BACKGROUND: Dasatinib, an orally administered Src-family kinase inhibitor, is combined with the standard chemotherapeutic regimen to enhance antineoplastic activity against core-binding factor acute myeloid leukemia (CBF-AML) in adults; however, limited data are available for use in children. In the present study, we studied the pharmacokinetics and safety of dasatinib in children. METHODS: Dasatinib (60 or 80 mg/m2 once daily) was administered to 20 children with CBF-AML. Blood samples were collected and drug concentrations were quantified by high-performance liquid chromatography-tandem mass spectrometry (HPLC-MS/MS).
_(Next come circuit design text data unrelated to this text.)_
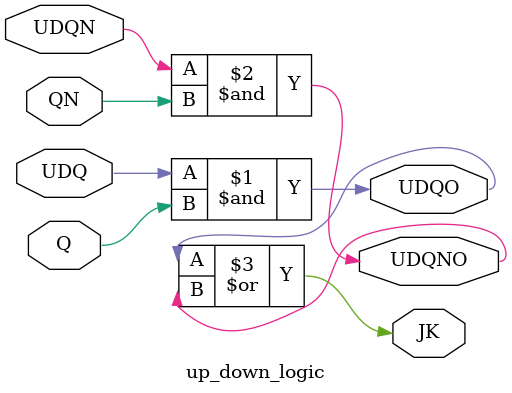
<source format=sv>
`timescale 1ns / 1ps


module up_down_logic(
    input Q,
    input UDQ,
    input QN,
    input UDQN,
    output UDQO,
    output UDQNO,
    output JK
    );
    
    assign UDQO = UDQ & Q;
    assign UDQNO = UDQN & QN;
    
    assign JK = UDQO | UDQNO;
endmodule

</source>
Population pharmacokinetic analysis and Monte-Carlo simulations were performed using NONMEM software, and safety analyses were assessed according to the National Cancer Institute Common Terminology Criteria for Adverse Events (NCI-CTCAE) version 4.0 (NCT03844360). RESULTS: Twenty pediatric patients (3.3-14.4 years of age) were included, and a total of 40 dasatinib concentrations were available for population pharmacokinetic analysis. The mean (standard deviation) of the estimated area under the concentration-time curve extrapolated to steady state (AUCss) of dasatinib 60 and 80 mg/m2 was 366.1 (146.6) ng·h/mL and 425.3 (150.7) ng·h/mL, respectively. The majority of adverse events were grade 1/2 in severity, including thrombocytopenia, rash, and pain in the extremities. The estimated cumulative incidence of complete remission and complete molecular response were 95.0% and 75.5%, respectively. CONCLUSIONS: The population pharmacokinetics of orally administered dasatinib were evaluated in pediatric CBF-AML patients. The AUCss of dasatinib (80 mg/m2) in CBF-AML pediatric patients was similar to those of dasatinib (100 mg) in adult patients. Dasatinib is well-tolerated in pediatric patients with CBF-AML.